Q-restricted context-sensitive dependency pair problem:
The symbols in {sieve, from, s, head, tail, filter, divides} are replacing on all positions.
For all symbols f in {cons, if} we have µ(f) = {1}.
The symbols in {U} are not replacing on any position.

The TRS P consists of the following rules:

U(s(x_0)) → U(x_0)
U(from(x_0)) → U(x_0)
U(filter(x_0, x_1)) → U(x_0)
U(filter(x_0, x_1)) → U(x_1)
U(sieve(x_0)) → U(x_0)
U(cons(x_0, x_1)) → U(x_0)

The TRS R consists of the following rules:

primes → sieve(from(s(s(0))))
from(X) → cons(X, from(s(X)))
head(cons(X, Y)) → X
tail(cons(X, Y)) → Y
if(true, X, Y) → X
if(false, X, Y) → Y
filter(s(s(X)), cons(Y, Z)) → if(divides(s(s(X)), Y), filter(s(s(X)), Z), cons(Y, filter(X, sieve(Y))))
sieve(cons(X, Y)) → cons(X, filter(X, sieve(Y)))

The set Q consists of the following terms:

primes
from(x0)
head(cons(x0, x1))
tail(cons(x0, x1))
if(true, x0, x1)
if(false, x0, x1)
filter(s(s(x0)), cons(x1, x2))
sieve(cons(x0, x1))

We use the subterm processor [20].

The following pairs can be oriented strictly and are deleted.

U(s(x_0)) → U(x_0)
U(from(x_0)) → U(x_0)
U(filter(x_0, x_1)) → U(x_0)
U(filter(x_0, x_1)) → U(x_1)
U(sieve(x_0)) → U(x_0)
U(cons(x_0, x_1)) → U(x_0)

The remaining pairs can at least be oriented weakly.
none
Used ordering: Combined order from the following AFS and order.
U(x1) = x1

Subterm Order

↳ CSR

  ↳ CSRInnermostProof

    ↳ CSR

      ↳ CSDependencyPairsProof

        ↳ QCSDP

          ↳ QCSDependencyGraphProof

            ↳ QCSDP

              ↳ QCSDPSubtermProof

                ↳ QCSDP

                  ↳ PIsEmptyProof

Q-restricted context-sensitive dependency pair problem:
The symbols in {sieve, from, s, head, tail, filter, divides} are replacing on all positions.
For all symbols f in {cons, if} we have µ(f) = {1}.

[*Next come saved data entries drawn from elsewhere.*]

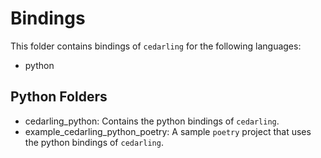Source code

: # Bindings
This folder contains bindings of `cedarling` for the following languages:
- python

## Python Folders
- cedarling_python: Contains the python bindings of `cedarling`.
- example_cedarling_python_poetry: A sample `poetry` project that uses the python bindings of `cedarling`.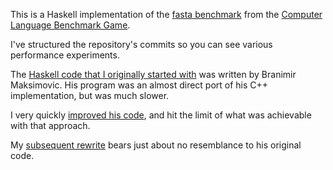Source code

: This is a Haskell implementation of the [fasta
benchmark](http://benchmarksgame.alioth.debian.org/u32/performance.php?test=fasta)
from the [Computer Language Benchmark
Game](http://benchmarksgame.alioth.debian.org/).

I've structured the repository's commits so you can see various
performance experiments.

The [Haskell code that I originally started
with](https://github.com/bos/shootout-fasta/blob/e3c995cbe8d830522c15d9ddcbc54c5217d3c1bf/Fasta.hs)
was written by Branimir Maksimovic. His program was an almost direct
port of his C++ implementation, but was much slower.

I very quickly [improved his
code](https://github.com/bos/shootout-fasta/blob/11c72b8bed87ae088181ea56fb95d51dfb605669/Fasta.hs),
and hit the limit of what was achievable with that approach.

My [subsequent
rewrite](https://github.com/bos/shootout-fasta/blob/master/Fasta.hs)
bears just about no resemblance to his original code.
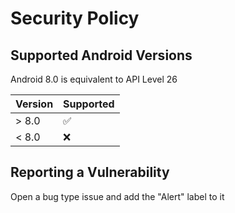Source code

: # Security Policy

## Supported Android Versions

Android 8.0 is equivalent to API Level 26

| Version | Supported          |
| ------- | ------------------ |
| > 8.0   | :white_check_mark: |
| < 8.0   | :x:                |

## Reporting a Vulnerability

Open a bug type issue and add the "Alert" label to it
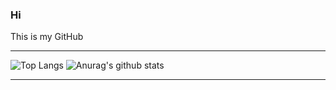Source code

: ### Hi

This is my GitHub

----
![Top Langs](https://github-readme-stats.vercel.app/api/top-langs/?username=SanJJ1&hide=html,jupyter%20notebook)
![Anurag's github stats](https://github-readme-stats.vercel.app/api?username=SanJJ1&count_private=true&show_icons=true&hide=stars,prs&hide_rank=true)

----




<!--
**SanJJ1/SanJJ1** is a ✨ _special_ ✨ repository because its `README.md` (this file) appears on your GitHub profile.

Here are some ideas to get you started:

- 🔭 I’m currently working on ...
- 🌱 I’m currently learning ...
- 👯 I’m looking to collaborate on ...
- 🤔 I’m looking for help with ...
- 💬 Ask me about ...
- 📫 How to reach me: ...
- 😄 Pronouns: ...
- ⚡ Fun fact: ...
-->
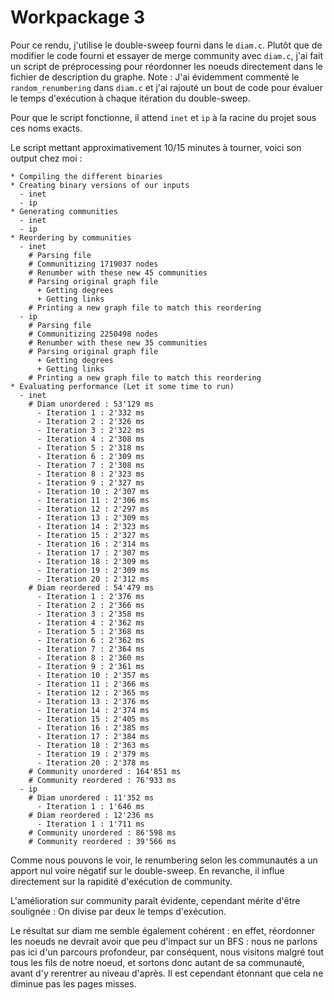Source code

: # Workpackage 3

Pour ce rendu, j'utilise le double-sweep fourni dans le `diam.c`.
Plutôt que de modifier le code fourni et essayer de merge community avec
`diam.c`, j'ai fait un script de préprocessing pour réordonner les noeuds
directement dans le fichier de description du graphe.
Note : J'ai évidemment commenté le `random_renumbering` dans `diam.c`
et j'ai rajouté un bout de code pour évaluer le temps d'exécution à
chaque itération du double-sweep.

Pour que le script fonctionne, il attend `inet` et `ip` à la racine du projet
sous ces noms exacts.

Le script mettant approximativement 10/15 minutes à tourner, voici son
output chez moi :

    * Compiling the different binaries
    * Creating binary versions of our inputs
      - inet
      - ip
    * Generating communities
      - inet
      - ip
    * Reordering by communities
      - inet
        # Parsing file
        # Communitizing 1719037 nodes
        # Renumber with these new 45 communities
        # Parsing original graph file
          + Getting degrees
          + Getting links
        # Printing a new graph file to match this reordering
      - ip
        # Parsing file
        # Communitizing 2250498 nodes
        # Renumber with these new 35 communities
        # Parsing original graph file
          + Getting degrees
          + Getting links
        # Printing a new graph file to match this reordering
    * Evaluating performance (Let it some time to run)
      - inet
        # Diam unordered : 53'129 ms
          - Iteration 1 : 2'332 ms
          - Iteration 2 : 2'326 ms
          - Iteration 3 : 2'322 ms
          - Iteration 4 : 2'308 ms
          - Iteration 5 : 2'318 ms
          - Iteration 6 : 2'309 ms
          - Iteration 7 : 2'308 ms
          - Iteration 8 : 2'323 ms
          - Iteration 9 : 2'327 ms
          - Iteration 10 : 2'307 ms
          - Iteration 11 : 2'306 ms
          - Iteration 12 : 2'297 ms
          - Iteration 13 : 2'309 ms
          - Iteration 14 : 2'323 ms
          - Iteration 15 : 2'327 ms
          - Iteration 16 : 2'314 ms
          - Iteration 17 : 2'307 ms
          - Iteration 18 : 2'309 ms
          - Iteration 19 : 2'309 ms
          - Iteration 20 : 2'312 ms
        # Diam reordered : 54'479 ms
          - Iteration 1 : 2'376 ms
          - Iteration 2 : 2'366 ms
          - Iteration 3 : 2'358 ms
          - Iteration 4 : 2'362 ms
          - Iteration 5 : 2'368 ms
          - Iteration 6 : 2'362 ms
          - Iteration 7 : 2'364 ms
          - Iteration 8 : 2'360 ms
          - Iteration 9 : 2'361 ms
          - Iteration 10 : 2'357 ms
          - Iteration 11 : 2'366 ms
          - Iteration 12 : 2'365 ms
          - Iteration 13 : 2'376 ms
          - Iteration 14 : 2'374 ms
          - Iteration 15 : 2'405 ms
          - Iteration 16 : 2'385 ms
          - Iteration 17 : 2'384 ms
          - Iteration 18 : 2'363 ms
          - Iteration 19 : 2'379 ms
          - Iteration 20 : 2'378 ms
        # Community unordered : 164'851 ms
        # Community reordered : 76'933 ms
      - ip
        # Diam unordered : 11'352 ms
          - Iteration 1 : 1'646 ms
        # Diam reordered : 12'236 ms
          - Iteration 1 : 1'711 ms
        # Community unordered : 86'598 ms
        # Community reordered : 39'566 ms

Comme nous pouvons le voir, le renumbering selon les communautés a un apport
nul voire négatif sur le double-sweep. En revanche, il influe directement
sur la rapidité d'exécution de community.

L'amélioration sur community paraît évidente, cependant mérite d'être
soulignée : On divise par deux le temps d'exécution.

Le résultat sur diam me semble également cohérent : en effet, réordonner les
noeuds ne devrait avoir que peu d'impact sur un BFS : nous ne parlons pas ici
d'un parcours profondeur, par conséquent, nous visitons malgré tout tous les
fils de notre noeud, et sortons donc autant de sa communauté, avant d'y
rerentrer au niveau d'après. Il est cependant étonnant que cela ne diminue pas
les pages misses.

The TRS P consists of the following rules:
none

The TRS R consists of the following rules:

primes → sieve(from(s(s(0))))
from(X) → cons(X, from(s(X)))
head(cons(X, Y)) → X
tail(cons(X, Y)) → Y
if(true, X, Y) → X
if(false, X, Y) → Y
filter(s(s(X)), cons(Y, Z)) → if(divides(s(s(X)), Y), filter(s(s(X)), Z), cons(Y, filter(X, sieve(Y))))
sieve(cons(X, Y)) → cons(X, filter(X, sieve(Y)))

The set Q consists of the following terms:

primes
from(x0)
head(cons(x0, x1))
tail(cons(x0, x1))
if(true, x0, x1)
if(false, x0, x1)
filter(s(s(x0)), cons(x1, x2))
sieve(cons(x0, x1))

The TRS P is empty. Hence, there is no (P,Q,R,µ)-chain.